◆ **THE INPUT**:
==*==
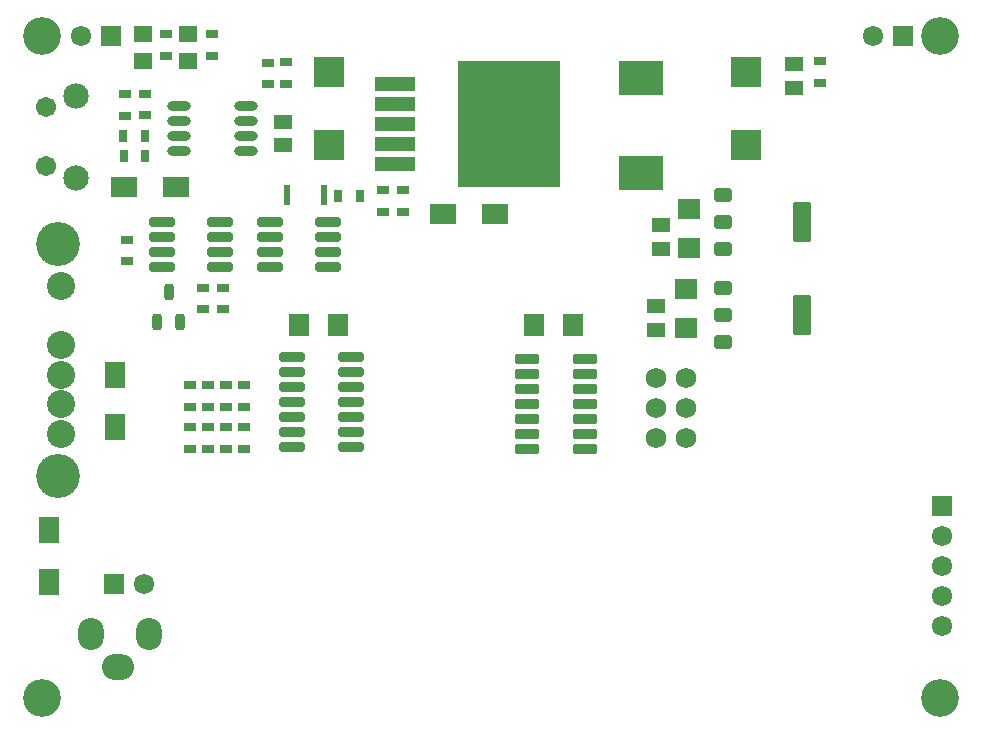
<source format=gts>
G04*
G04 #@! TF.GenerationSoftware,Altium Limited,Altium Designer,20.2.6 (244)*
G04*
G04 Layer_Color=8388736*
%FSLAX24Y24*%
%MOIN*%
G70*
G04*
G04 #@! TF.SameCoordinates,138FFB06-442B-41CF-B478-29EAC48853A1*
G04*
G04*
G04 #@! TF.FilePolarity,Negative*
G04*
G01*
G75*
%ADD36R,0.0730X0.0680*%
%ADD37R,0.0630X0.0513*%
G04:AMPARAMS|DCode=38|XSize=44.6mil|YSize=59.6mil|CornerRadius=6.7mil|HoleSize=0mil|Usage=FLASHONLY|Rotation=270.000|XOffset=0mil|YOffset=0mil|HoleType=Round|Shape=RoundedRectangle|*
%AMROUNDEDRECTD38*
21,1,0.0446,0.0461,0,0,270.0*
21,1,0.0311,0.0596,0,0,270.0*
1,1,0.0135,-0.0230,-0.0156*
1,1,0.0135,-0.0230,0.0156*
1,1,0.0135,0.0230,0.0156*
1,1,0.0135,0.0230,-0.0156*
%
%ADD38ROUNDEDRECTD38*%
G04:AMPARAMS|DCode=39|XSize=135.6mil|YSize=59.6mil|CornerRadius=7.9mil|HoleSize=0mil|Usage=FLASHONLY|Rotation=270.000|XOffset=0mil|YOffset=0mil|HoleType=Round|Shape=RoundedRectangle|*
%AMROUNDEDRECTD39*
21,1,0.1356,0.0438,0,0,270.0*
21,1,0.1198,0.0596,0,0,270.0*
1,1,0.0157,-0.0219,-0.0599*
1,1,0.0157,-0.0219,0.0599*
1,1,0.0157,0.0219,0.0599*
1,1,0.0157,0.0219,-0.0599*
%
%ADD39ROUNDEDRECTD39*%
G04:AMPARAMS|DCode=40|XSize=82.8mil|YSize=31.6mil|CornerRadius=7mil|HoleSize=0mil|Usage=FLASHONLY|Rotation=0.000|XOffset=0mil|YOffset=0mil|HoleType=Round|Shape=RoundedRectangle|*
%AMROUNDEDRECTD40*
21,1,0.0828,0.0177,0,0,0.0*
21,1,0.0689,0.0316,0,0,0.0*
1,1,0.0139,0.0344,-0.0089*
1,1,0.0139,-0.0344,-0.0089*
1,1,0.0139,-0.0344,0.0089*
1,1,0.0139,0.0344,0.0089*
%
%ADD40ROUNDEDRECTD40*%
%ADD41R,0.0680X0.0730*%
%ADD42R,0.0434X0.0316*%
%ADD43R,0.1045X0.1005*%
%ADD44R,0.1497X0.1123*%
%ADD45R,0.1344X0.0493*%
%ADD46R,0.3411X0.4226*%
%ADD47R,0.0907X0.0690*%
%ADD48R,0.0316X0.0434*%
G04:AMPARAMS|DCode=49|XSize=85.6mil|YSize=31.6mil|CornerRadius=7mil|HoleSize=0mil|Usage=FLASHONLY|Rotation=180.000|XOffset=0mil|YOffset=0mil|HoleType=Round|Shape=RoundedRectangle|*
%AMROUNDEDRECTD49*
21,1,0.0856,0.0177,0,0,180.0*
21,1,0.0717,0.0316,0,0,180.0*
1,1,0.0139,-0.0358,0.0089*
1,1,0.0139,0.0358,0.0089*
1,1,0.0139,0.0358,-0.0089*
1,1,0.0139,-0.0358,-0.0089*
%
%ADD49ROUNDEDRECTD49*%
%ADD50R,0.0234X0.0651*%
%ADD51R,0.0630X0.0580*%
%ADD52O,0.0789X0.0316*%
G04:AMPARAMS|DCode=53|XSize=55.6mil|YSize=31.2mil|CornerRadius=9.8mil|HoleSize=0mil|Usage=FLASHONLY|Rotation=90.000|XOffset=0mil|YOffset=0mil|HoleType=Round|Shape=RoundedRectangle|*
%AMROUNDEDRECTD53*
21,1,0.0556,0.0116,0,0,90.0*
21,1,0.0360,0.0312,0,0,90.0*
1,1,0.0196,0.0058,0.0180*
1,1,0.0196,0.0058,-0.0180*
1,1,0.0196,-0.0058,-0.0180*
1,1,0.0196,-0.0058,0.0180*
%
%ADD53ROUNDEDRECTD53*%
G04:AMPARAMS|DCode=54|XSize=85.6mil|YSize=31.6mil|CornerRadius=9.9mil|HoleSize=0mil|Usage=FLASHONLY|Rotation=0.000|XOffset=0mil|YOffset=0mil|HoleType=Round|Shape=RoundedRectangle|*
%AMROUNDEDRECTD54*
21,1,0.0856,0.0118,0,0,0.0*
21,1,0.0657,0.0316,0,0,0.0*
1,1,0.0198,0.0329,-0.0059*
1,1,0.0198,-0.0329,-0.0059*
1,1,0.0198,-0.0329,0.0059*
1,1,0.0198,0.0329,0.0059*
%
%ADD54ROUNDEDRECTD54*%
%ADD55R,0.0690X0.0907*%
%ADD56R,0.0678X0.0678*%
%ADD57C,0.0678*%
%ADD58R,0.0678X0.0678*%
%ADD59C,0.0848*%
%ADD60C,0.0671*%
%ADD61O,0.0867X0.1064*%
%ADD62O,0.1064X0.0867*%
%ADD63C,0.0680*%
%ADD64C,0.0936*%
%ADD65C,0.1462*%
%ADD66C,0.1261*%
D36*
X22350Y15790D02*
D03*
Y17090D02*
D03*
X22250Y13100D02*
D03*
Y14400D02*
D03*
D37*
X21400Y15756D02*
D03*
Y16544D02*
D03*
X21250Y13050D02*
D03*
Y13837D02*
D03*
X25850Y21106D02*
D03*
Y21894D02*
D03*
X8800Y19200D02*
D03*
Y19987D02*
D03*
D38*
X23483Y17552D02*
D03*
Y16650D02*
D03*
Y15748D02*
D03*
Y14452D02*
D03*
Y13550D02*
D03*
Y12648D02*
D03*
D39*
X26117Y16650D02*
D03*
Y13550D02*
D03*
D40*
X18867Y12063D02*
D03*
Y11563D02*
D03*
Y11063D02*
D03*
Y10563D02*
D03*
Y10063D02*
D03*
Y9563D02*
D03*
Y9063D02*
D03*
X16933D02*
D03*
Y9563D02*
D03*
Y10063D02*
D03*
Y10563D02*
D03*
Y11063D02*
D03*
Y11563D02*
D03*
Y12063D02*
D03*
D41*
X17190Y13210D02*
D03*
X18490D02*
D03*
X10660Y13200D02*
D03*
X9360D02*
D03*
D42*
X26700Y21290D02*
D03*
X26700Y22005D02*
D03*
X12800Y16985D02*
D03*
X12800Y17700D02*
D03*
X12150Y16985D02*
D03*
X12150Y17700D02*
D03*
X8900Y21250D02*
D03*
X8900Y21965D02*
D03*
X8300Y21950D02*
D03*
X8300Y21235D02*
D03*
X6450Y22900D02*
D03*
X6450Y22185D02*
D03*
X4900Y22900D02*
D03*
X4900Y22185D02*
D03*
X4200Y20915D02*
D03*
X4200Y20200D02*
D03*
X3550Y20185D02*
D03*
X3550Y20900D02*
D03*
X6800Y14450D02*
D03*
X6800Y13735D02*
D03*
X6150Y14450D02*
D03*
X6150Y13735D02*
D03*
X7500Y10485D02*
D03*
X7500Y11200D02*
D03*
X6900Y10484D02*
D03*
X6900Y11199D02*
D03*
X6300Y10484D02*
D03*
X6300Y11199D02*
D03*
X5700Y10484D02*
D03*
X5700Y11199D02*
D03*
X6900Y9085D02*
D03*
X6900Y9800D02*
D03*
X6300Y9085D02*
D03*
X6300Y9800D02*
D03*
X7500Y9085D02*
D03*
X7500Y9800D02*
D03*
X5700Y9085D02*
D03*
X5700Y9800D02*
D03*
X3600Y15335D02*
D03*
X3600Y16050D02*
D03*
D43*
X24250Y19200D02*
D03*
Y21641D02*
D03*
X10350D02*
D03*
Y19200D02*
D03*
D44*
X20750Y21435D02*
D03*
Y18265D02*
D03*
D45*
X12537Y21239D02*
D03*
Y20569D02*
D03*
Y19900D02*
D03*
Y19231D02*
D03*
Y18561D02*
D03*
D46*
X16328Y19900D02*
D03*
D47*
X15866Y16900D02*
D03*
X14134D02*
D03*
X3500Y17800D02*
D03*
X5232D02*
D03*
D48*
X11365Y17500D02*
D03*
X10650Y17500D02*
D03*
X3485Y19500D02*
D03*
X4200Y19500D02*
D03*
X3500Y18850D02*
D03*
X4215Y18850D02*
D03*
D49*
X8376Y15150D02*
D03*
Y15650D02*
D03*
Y16150D02*
D03*
Y16650D02*
D03*
X10324D02*
D03*
Y16150D02*
D03*
Y15650D02*
D03*
Y15150D02*
D03*
X6724Y16650D02*
D03*
Y16150D02*
D03*
Y15650D02*
D03*
Y15150D02*
D03*
X4776D02*
D03*
Y15650D02*
D03*
Y16150D02*
D03*
Y16650D02*
D03*
D50*
X10162Y17550D02*
D03*
X8938D02*
D03*
D51*
X5650Y22900D02*
D03*
Y22000D02*
D03*
X4150Y22900D02*
D03*
Y22000D02*
D03*
D52*
X5338Y20500D02*
D03*
Y20000D02*
D03*
Y19500D02*
D03*
Y19000D02*
D03*
X7562Y20500D02*
D03*
Y20000D02*
D03*
Y19500D02*
D03*
Y19000D02*
D03*
D53*
X5374Y13306D02*
D03*
X5000Y14294D02*
D03*
X4626Y13306D02*
D03*
D54*
X11074Y12150D02*
D03*
Y11650D02*
D03*
Y11150D02*
D03*
Y10650D02*
D03*
Y10150D02*
D03*
Y9650D02*
D03*
Y9150D02*
D03*
X9126D02*
D03*
Y9650D02*
D03*
Y10150D02*
D03*
Y10650D02*
D03*
Y11150D02*
D03*
Y11650D02*
D03*
Y12150D02*
D03*
D55*
X3200Y11550D02*
D03*
Y9818D02*
D03*
X1000Y6366D02*
D03*
Y4634D02*
D03*
D56*
X30787Y7165D02*
D03*
D57*
Y6165D02*
D03*
Y5165D02*
D03*
Y4165D02*
D03*
Y3165D02*
D03*
X28465Y22835D02*
D03*
X2071D02*
D03*
X4173Y4567D02*
D03*
D58*
X29465Y22835D02*
D03*
X3071D02*
D03*
X3173Y4567D02*
D03*
D59*
X1900Y18100D02*
D03*
Y20856D02*
D03*
D60*
X916Y18494D02*
D03*
Y20462D02*
D03*
D61*
X2402Y2913D02*
D03*
X4331D02*
D03*
D62*
X3307Y1811D02*
D03*
D63*
X22244Y11449D02*
D03*
X21260D02*
D03*
X22244Y9449D02*
D03*
Y10449D02*
D03*
X21260Y9449D02*
D03*
Y10449D02*
D03*
D64*
X1400Y9582D02*
D03*
Y10566D02*
D03*
Y11550D02*
D03*
Y12534D02*
D03*
Y14503D02*
D03*
D65*
X1321Y8184D02*
D03*
Y15900D02*
D03*
D66*
X30709Y787D02*
D03*
Y22835D02*
D03*
X787D02*
D03*
Y787D02*
D03*
M02*

</source>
==*==
◆ **WHAT NEEDS TO BE DONE**: Once the lines containing "CornerRadius" in the data above are counted, give the total by itself.

◆ **EXERCISE RESULT**: 6